Initiatives Taken So Far to Raise Productivity:

  • Insolvency and Bankruptcy Code (IBC): Created an institutional exit mechanism to dissolve unviable companies and quickly reallocate distressed corporate assets to productive buyers.
  • Production Linked Incentive (PLI) Schemes: Deployed across 14 key sectors to scale up domestic manufacturing depth, incentivize cutting-edge technology, and build global champions.
  • National Logistics Policy (NLP) & PM GatiShakti: Integrated infrastructure planning to lower domestic logistics costs from double digits toward a globally competitive benchmark.
  • Revamped Distribution Sector Scheme (RDSS): Introduced performance-linked financial assistance for state discoms, successfully cutting aggregate technical and commercial losses.

Challenges to Raising Productivity:

  • Persistent Factor Accumulation Dependence: India’s investment cycle remains heavily reliant on capital deepening rather than long-term productivity improvements.

Example: Massive public infrastructure spending boosts short-term GDP figures but leaves core TFP growth stagnant.

  • Strict Institutional and Financial Frictions: Legacy regulatory, land, and labor market rigidities prevent fluid resource reallocation.

Example: Outdated labor laws often disincentivize small manufacturing units from scaling up, trapping them in low-yield micro-structures.

  • The Bank-Financed “Zombification” Trap: The nature of credit delivery often artificially prolongs corporate distress instead of resolving it.

Example: Bank-financed firms are statistically more prone to prolonged distress and relapse, absorbing credit that equity markets would reallocate.

  • Pervasive Industrial Skill Mismatches: The education system produces a large volume of graduates without the specific technical skills required by high-tech industries.

Example: Surveys indicate that less than half of modern engineering graduates possess the practical coding or analytical skills required by modern firms.

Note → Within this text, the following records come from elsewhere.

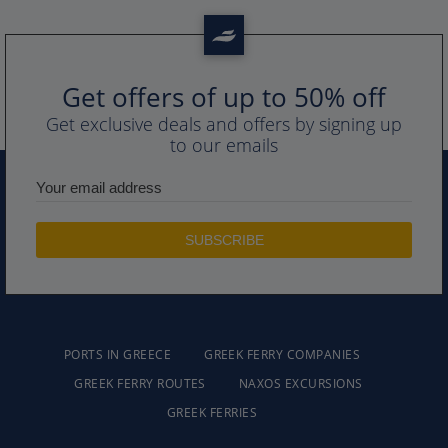
Get offers of up to 50% off
Get exclusive deals and offers by signing up
to our emails
PORTS IN GREECE
GREEK FERRY COMPANIES
GREEK FERRY ROUTES
NAXOS EXCURSIONS
GREEK FERRIES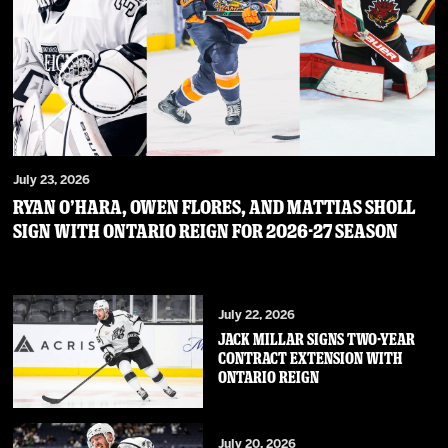
July 23, 2026
RYAN O’HARA, OWEN FLORES, AND MATTIAS SHOLL
SIGN WITH ONTARIO REIGN FOR 2026-27 SEASON
July 22, 2026
JACK MILLAR SIGNS TWO-YEAR
CONTRACT EXTENSION WITH
ONTARIO REIGN
July 20, 2026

  • Regional Industrial Disparities: Industrial assets and productivity gains are heavily concentrated in a few coastal and advanced states.

Example: While states like Tamil Nadu and Karnataka lead in industrial job creation, highly populous regions remain dependent on agricultural remittances.

Way Ahead:

  • Streamlining Regulatory Exit Frameworks: Strengthen the IBC and voluntary liquidation protocols to speed up the dissolution of zombie firms, ensuring capital isn’t locked in non-performing assets.
  • Developing Deep Equity Financing Ecosystems: Incentivize equity-based funding models over standard bank debt for mid-sized enterprises, reducing the long-term risk of corporate zombification.
  • Overhauling Vocational Human Capital: Align higher education curricula with the dynamic demands of the global market, prioritizing deep apprenticeship models over theoretical degrees.
  • Decentralizing Local Industrial Hubs: Empower tier-2 and tier-3 cities with targeted infrastructure funding to distribute high-productivity manufacturing clusters beyond a few coastal zones.
  • Boosting Productive Corporate R&D: Reform patent-to-product commercialization channels, encouraging private firms to invest in indigenous tech breakthroughs rather than simple technology adaptation.

Conclusion:

India’s strong post-pandemic growth has created a resilient macroeconomic foundation, but navigating the final leap to Viksit Bharat 2047 requires an urgent focus on internal efficiency. Capital deepening and public infrastructure spending have run their initial course; the next phase of development belongs entirely to structural agility and Total Factor Productivity.